Trump Taking a Bite Out of the Big Apple’s Police Budget

President’s New York protection costs estimated at $300,000 a day

New York Rep. Dan Donovan wants to see New York City law enforcement reimbursed for extra expenses when President Donald Trump is in the Big Apple. (Tom Williams/CQ Roll Call file photo)

A New York Republican is adding his name to the growing list of lawmakers who want to see local law enforcement reimbursed for the costs associated with protecting President Donald Trump when he isn’t at the White House. 

Rep. Dan Donovan on Tuesday asked the House Commerce-Justice-Science Appropriations Subcommittee to allocate additional money for the city of New York in the subcommittee’s fiscal 2018 spending bill. Donovan said the $7 million added to a continuing resolution in December does not come close to the actual costs incurred by the city to protect Trump and his family.

Donovan said patrol logs and the city’s collective bargaining agreement show the city’s cost for protecting Trump and the first family between the election and Inauguration Day reached $25 million.
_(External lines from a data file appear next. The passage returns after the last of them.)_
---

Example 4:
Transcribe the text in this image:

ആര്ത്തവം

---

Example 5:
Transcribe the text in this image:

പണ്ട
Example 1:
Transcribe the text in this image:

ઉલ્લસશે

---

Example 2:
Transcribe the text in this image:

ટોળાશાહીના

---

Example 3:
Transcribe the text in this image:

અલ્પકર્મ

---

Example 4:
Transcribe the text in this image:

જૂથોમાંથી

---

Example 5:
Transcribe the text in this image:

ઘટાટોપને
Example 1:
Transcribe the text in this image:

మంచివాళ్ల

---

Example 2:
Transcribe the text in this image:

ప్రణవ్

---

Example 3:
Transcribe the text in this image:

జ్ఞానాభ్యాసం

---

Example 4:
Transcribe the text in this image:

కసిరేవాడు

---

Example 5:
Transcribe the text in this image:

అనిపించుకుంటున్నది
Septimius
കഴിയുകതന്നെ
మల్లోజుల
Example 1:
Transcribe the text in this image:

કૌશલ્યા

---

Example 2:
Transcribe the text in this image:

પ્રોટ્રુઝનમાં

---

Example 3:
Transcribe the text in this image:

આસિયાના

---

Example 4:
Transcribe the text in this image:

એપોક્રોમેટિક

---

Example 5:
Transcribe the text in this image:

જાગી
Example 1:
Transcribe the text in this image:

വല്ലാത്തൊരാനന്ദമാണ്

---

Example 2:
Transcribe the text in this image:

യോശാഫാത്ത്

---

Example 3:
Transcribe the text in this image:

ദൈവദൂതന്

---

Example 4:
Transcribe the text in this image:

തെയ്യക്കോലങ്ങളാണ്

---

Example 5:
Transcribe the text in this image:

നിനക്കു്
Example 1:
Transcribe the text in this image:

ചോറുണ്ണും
Now that Trump is president, Donovan told the subcommittee that the price tag is about $127,000 a day when Trump is in Washington, D.C., and about $300,000 a day when he visits New York.

“The security burden on local police jurisdictions, like the New York City Police Department, between President Trump’s election and inauguration was unprecedented: President Trump worked and resided at one of the busiest intersections in the world — an area through which thousands of vehicles and pedestrians pass every hour, and that has become the city’s number one tourist attraction,” Donovan said, according to a statement provided by his office.

“The location of Trump Tower in the heart of America’s largest city requires more complex security arrangements than have been needed for past presidents,” said Donovan, who spoke to the panel during a day set aside for appropriators to hear from members.

Following the inauguration, Trump moved to Washington, but his wife and school-age son stayed at their home in New York City. That has led to a continued need for the city to keep additional police and emergency personnel at Trump Tower.

“I think we can all agree that protecting the president of the United States is a national priority and honor, but circumstances have dictated that the cost of such a protection fall disproportionately on the local jurisdictions,” Donovan said.

The top Democrat on the House Appropriations Committee, Nita M. Lowey, and the top Democrat on the Commerce-Justice-Science Subcommittee, Jose E. Serrano, both of New York, called for a similar increase last month. But they called for the reimbursements to come through the still-incomplete fiscal 2017 spending bill instead of from the fiscal 2018 appropriations bill.

“There is no reason why New York taxpayers should have to foot the bill for this enormous undertaking,” they wrote in a statement on Feb. 23. “Protecting the president of the United States and his family is a federal responsibility. New York must be fully reimbursed for the costs in manpower, overtime and operations, including the $25.7 million to protect the president-elect and his family between the Election Day and the inauguration and the ongoing costs during his presidency.”

In addition to requests for New York City, there could be requests from Florida lawmakers at some point. Trump has repeatedly traveled to his private residence at Mar-a-Lago in Palm Beach since taking the oath of office. There is likely an increased cost to the local and state police departments there to accommodate the president.